When it was not far to the surface of this elastic pink being I stopped. The voices I heard merged into a rarefied screech that resembled the wail of the universe. I wanted to close my eyes, but could not because a fish has no eyelids. I was an eternal observer. I saw the sad dreams of sailors, around my ignited black stars, like the lights of the lighthouses of the underworld. A solemn circumambulation took place in honor of Osiris. A giant bearded serpent asked a man shipwrecked on the sea of words, "Who brought you, insignificant one, who brought you here? If you delay in answering who brought you to this island, I will turn you to ashes!'
The man was preparing to die, but the snake turned out to be benign and magnanimous, being one of the most unfortunate among snakes, he gave the fern guest many gifts, precious giraffe tails, and sent him home.
The cries of those condemned to death for disbelief dropped to the bottom, reminiscent of molten lead poured into water. I heard the songs of Raav. Swarms of evil underwater birds swam past me.
It turned out that I had hung like this between heaven and earth for thousands of years, gently moving my fins.
Then I saw a brilliant white fish in front of me, stroking me with tenderness, like a mother's birth.

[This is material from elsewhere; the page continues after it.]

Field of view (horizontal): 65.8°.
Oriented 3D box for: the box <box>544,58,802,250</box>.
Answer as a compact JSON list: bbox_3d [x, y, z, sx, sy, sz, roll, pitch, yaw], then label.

'Follow me,' she said softly, without opening her mouth; I heard her voice in my head.
"Where to?" I asked wordlessly for a moment, noticing that she had little paws on her belly.

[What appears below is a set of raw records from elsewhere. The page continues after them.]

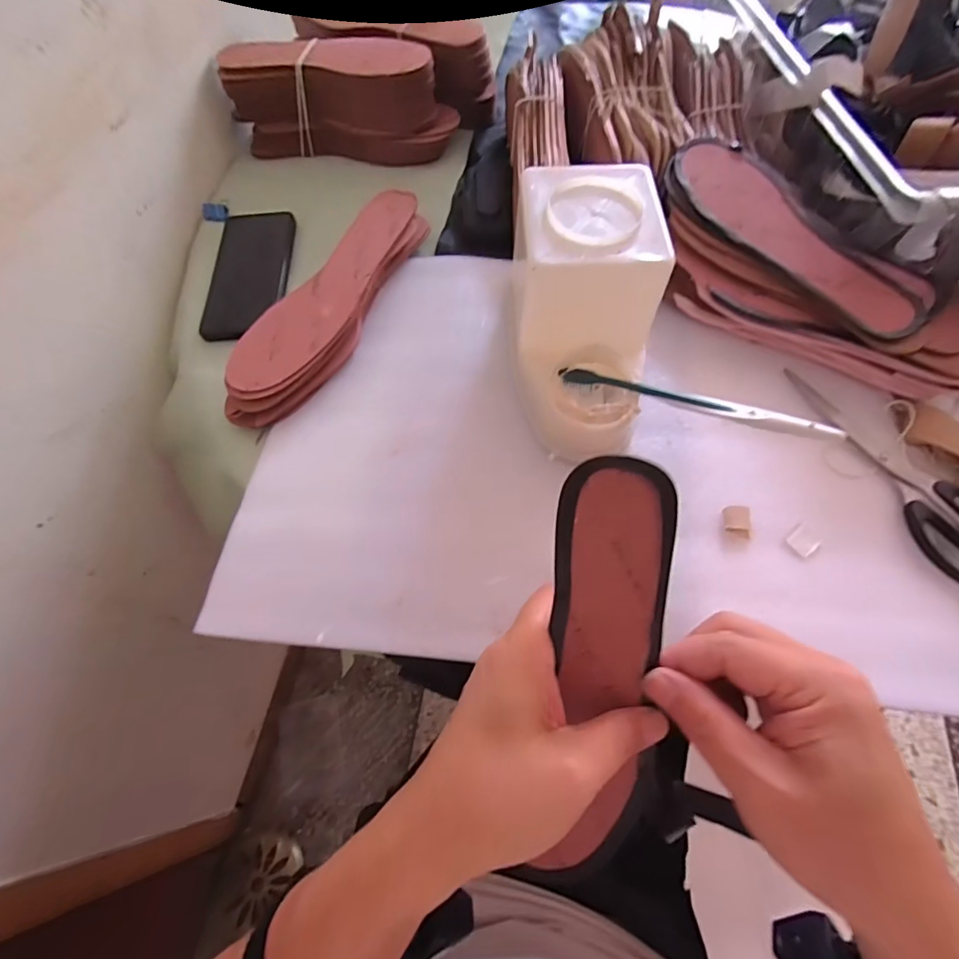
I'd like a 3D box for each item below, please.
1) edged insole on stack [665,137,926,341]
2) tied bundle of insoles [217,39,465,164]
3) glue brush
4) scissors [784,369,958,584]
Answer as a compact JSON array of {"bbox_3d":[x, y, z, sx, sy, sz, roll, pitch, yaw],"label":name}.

'If you stay in the past, they will eat you,' replied the fish, and she swam aside. I went after her with arrow-like speed.
Soon we were at the shore, had a sandy bank below us and the boundary between the sea and sky was very close.
On her feet, the white fish slowly walked out of the water. I tried to follow her example, but collided with the sand and was thrown back by a wave. I could neither walk nor breathe above the water. The white fish disappeared from sight, I searched vigorously with my tail and returned hastily to the depths, to home, to the element that was sweeter than any nectar to me.